> **WORK INSTRUCTION**
Every line of the records that contains "what" should be tallied, and only the resulting number returned.
RECORDS SUPPLIED section start
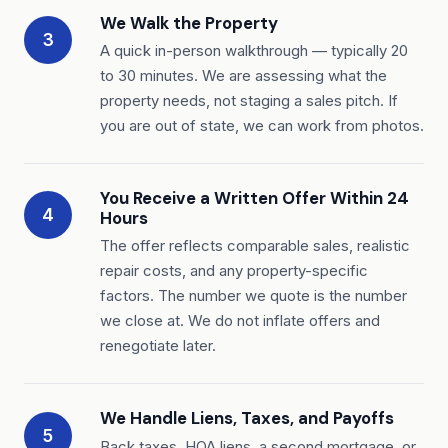
We Walk the Property
3
A quick in-person walkthrough — typically 20
to 30 minutes. We are assessing what the
property needs, not staging a sales pitch. If
you are out of state, we can work from photos.
You Receive a Written Offer Within 24
4
Hours
The offer reflects comparable sales, realistic
repair costs, and any property-specific
factors. The number we quote is the number
we close at. We do not inflate offers and
renegotiate later.
We Handle Liens, Taxes, and Payoffs
5
Back taxes, HOA liens, a second mortgage, or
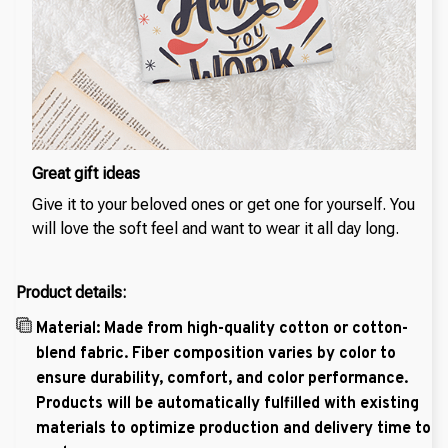
Great gift ideas
Give it to your beloved ones or get one for yourself. You
will love the soft feel and want to wear it all day long.
Product details:
Material: Made from high-quality cotton or cotton-
blend fabric. Fiber composition varies by color to
ensure durability, comfort, and color performance.
Products will be automatically fulfilled with existing
materials to optimize production and delivery time to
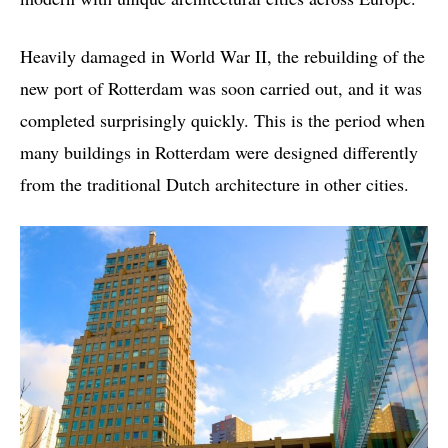
Heavily damaged in World War II, the rebuilding of the
new port of Rotterdam was soon carried out, and it was
completed surprisingly quickly. This is the period when
many buildings in Rotterdam were designed differently
from the traditional Dutch architecture in other cities.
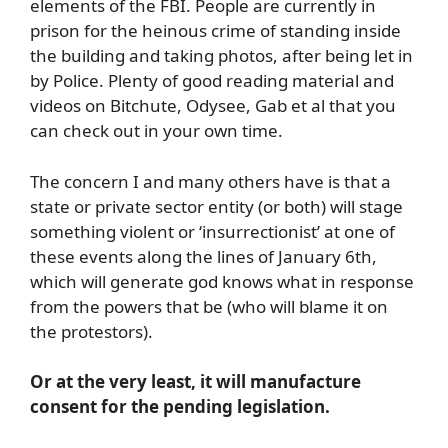
elements of the FBI. People are currently in
prison for the heinous crime of standing inside
the building and taking photos, after being let in
by Police. Plenty of good reading material and
videos on Bitchute, Odysee, Gab et al that you
can check out in your own time.
The concern I and many others have is that a
state or private sector entity (or both) will stage
something violent or ‘insurrectionist’ at one of
these events along the lines of January 6th,
which will generate god knows what in response
from the powers that be (who will blame it on
the protestors).
Or at the very least, it will manufacture
consent for the pending legislation.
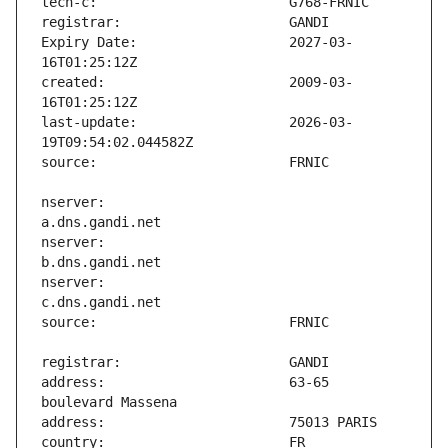
Expiry Date:                   2027-03-
created:                       2009-03-
last-update:                   2026-03-
nserver:                       
nserver:                       
nserver:                       
address:                       63-65 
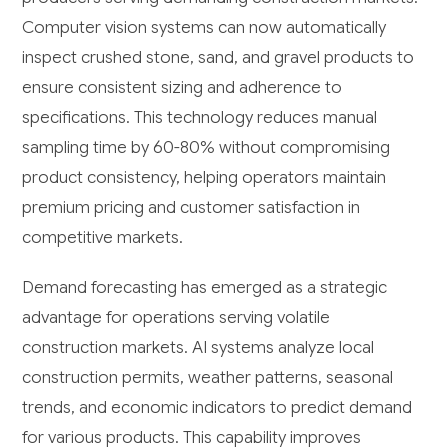
Computer vision systems can now automatically
inspect crushed stone, sand, and gravel products to
ensure consistent sizing and adherence to
specifications. This technology reduces manual
sampling time by 60-80% without compromising
product consistency, helping operators maintain
premium pricing and customer satisfaction in
competitive markets.
Demand forecasting has emerged as a strategic
advantage for operations serving volatile
construction markets. AI systems analyze local
construction permits, weather patterns, seasonal
trends, and economic indicators to predict demand
for various products. This capability improves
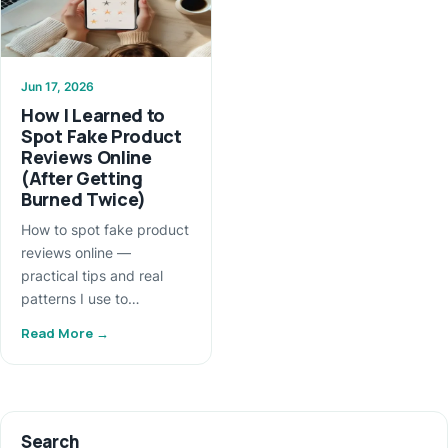
Jun 17, 2026
How I Learned to
Spot Fake Product
Reviews Online
(After Getting
Burned Twice)
How to spot fake product
reviews online —
practical tips and real
patterns I use to…
Read More →
Search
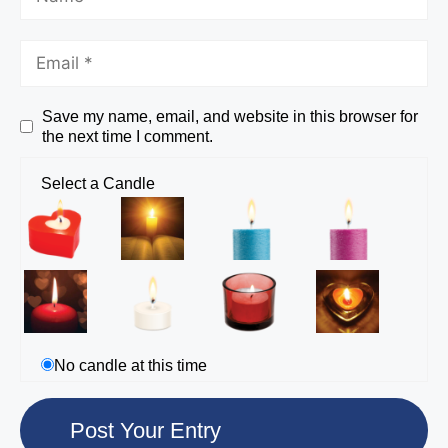
Save my name, email, and website in this browser for
the next time I comment.
Select a Candle
No candle at this time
RECORDS SUPPLIED section end
> **TASK OUTPUT**
2